TASK => Scan the records for the string "Shopify" and copy every line that holds it.

AVAILABLE DATA =>
>>>>>

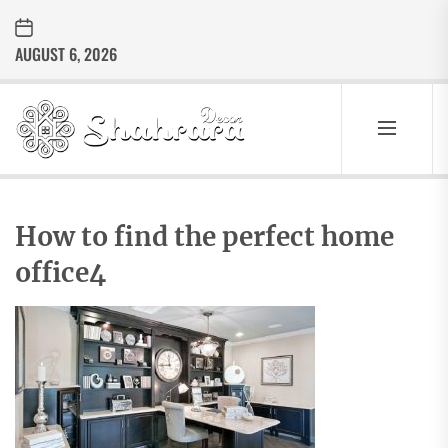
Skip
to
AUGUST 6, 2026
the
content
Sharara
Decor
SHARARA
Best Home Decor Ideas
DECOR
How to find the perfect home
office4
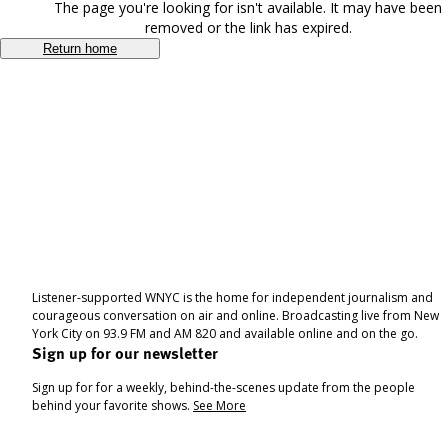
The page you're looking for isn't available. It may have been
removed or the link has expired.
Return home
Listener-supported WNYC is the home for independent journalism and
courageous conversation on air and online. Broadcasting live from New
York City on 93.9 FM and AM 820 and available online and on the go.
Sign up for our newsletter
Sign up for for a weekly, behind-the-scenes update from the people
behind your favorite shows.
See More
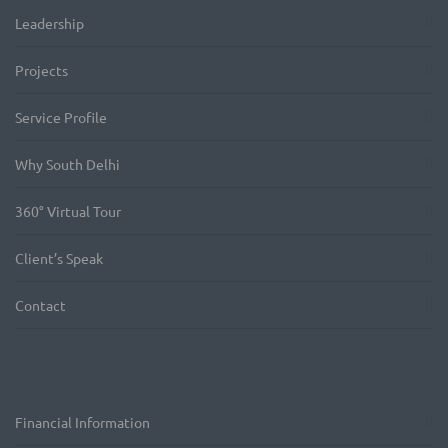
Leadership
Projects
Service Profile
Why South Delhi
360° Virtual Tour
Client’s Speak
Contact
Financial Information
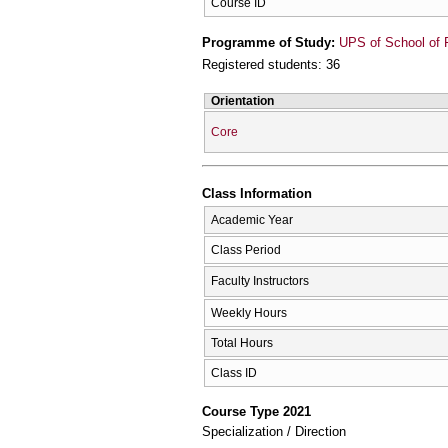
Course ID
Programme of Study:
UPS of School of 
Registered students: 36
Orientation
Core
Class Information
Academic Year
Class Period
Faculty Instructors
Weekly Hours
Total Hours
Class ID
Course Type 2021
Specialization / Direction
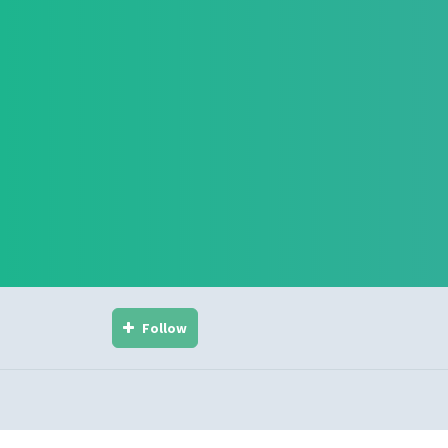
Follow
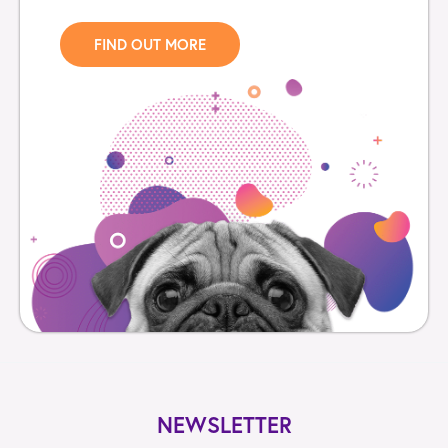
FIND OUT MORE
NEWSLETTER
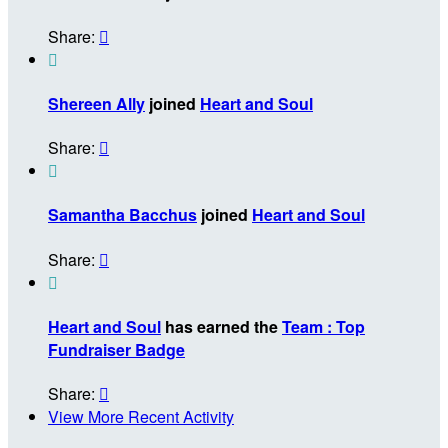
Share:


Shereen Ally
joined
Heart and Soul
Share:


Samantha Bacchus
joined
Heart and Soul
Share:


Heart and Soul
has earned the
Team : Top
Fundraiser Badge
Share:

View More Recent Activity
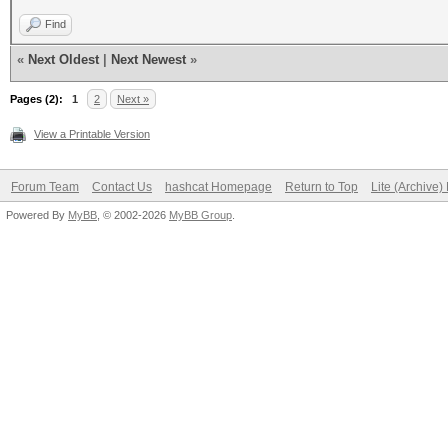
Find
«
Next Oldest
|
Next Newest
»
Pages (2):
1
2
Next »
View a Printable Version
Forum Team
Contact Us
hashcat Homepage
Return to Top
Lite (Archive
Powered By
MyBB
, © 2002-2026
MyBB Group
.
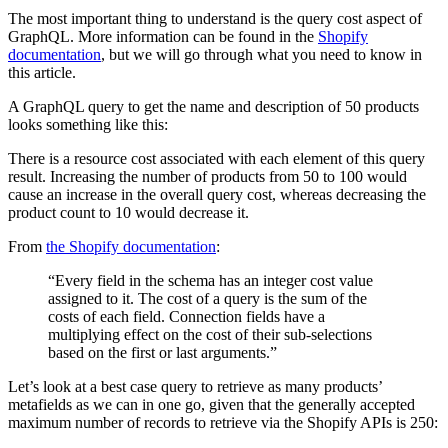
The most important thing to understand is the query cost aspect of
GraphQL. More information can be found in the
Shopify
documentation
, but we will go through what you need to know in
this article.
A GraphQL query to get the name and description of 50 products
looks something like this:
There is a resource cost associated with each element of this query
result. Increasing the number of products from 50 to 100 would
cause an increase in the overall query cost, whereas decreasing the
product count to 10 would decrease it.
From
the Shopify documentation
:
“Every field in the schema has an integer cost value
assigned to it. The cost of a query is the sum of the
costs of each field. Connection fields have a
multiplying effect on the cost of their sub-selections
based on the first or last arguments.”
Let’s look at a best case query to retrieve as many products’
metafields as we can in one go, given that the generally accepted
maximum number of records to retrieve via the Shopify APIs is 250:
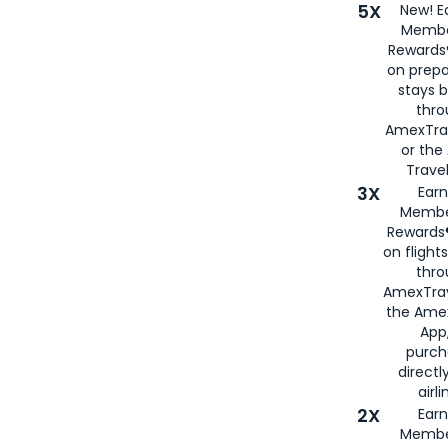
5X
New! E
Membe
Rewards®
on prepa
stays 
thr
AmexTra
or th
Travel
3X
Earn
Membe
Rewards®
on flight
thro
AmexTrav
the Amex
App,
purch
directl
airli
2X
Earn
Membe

<<<<<

EXPECTED ANSWER =>
Shopify
the Shopify documentation
maximum number of records to retrieve via the Shopify APIs is 250:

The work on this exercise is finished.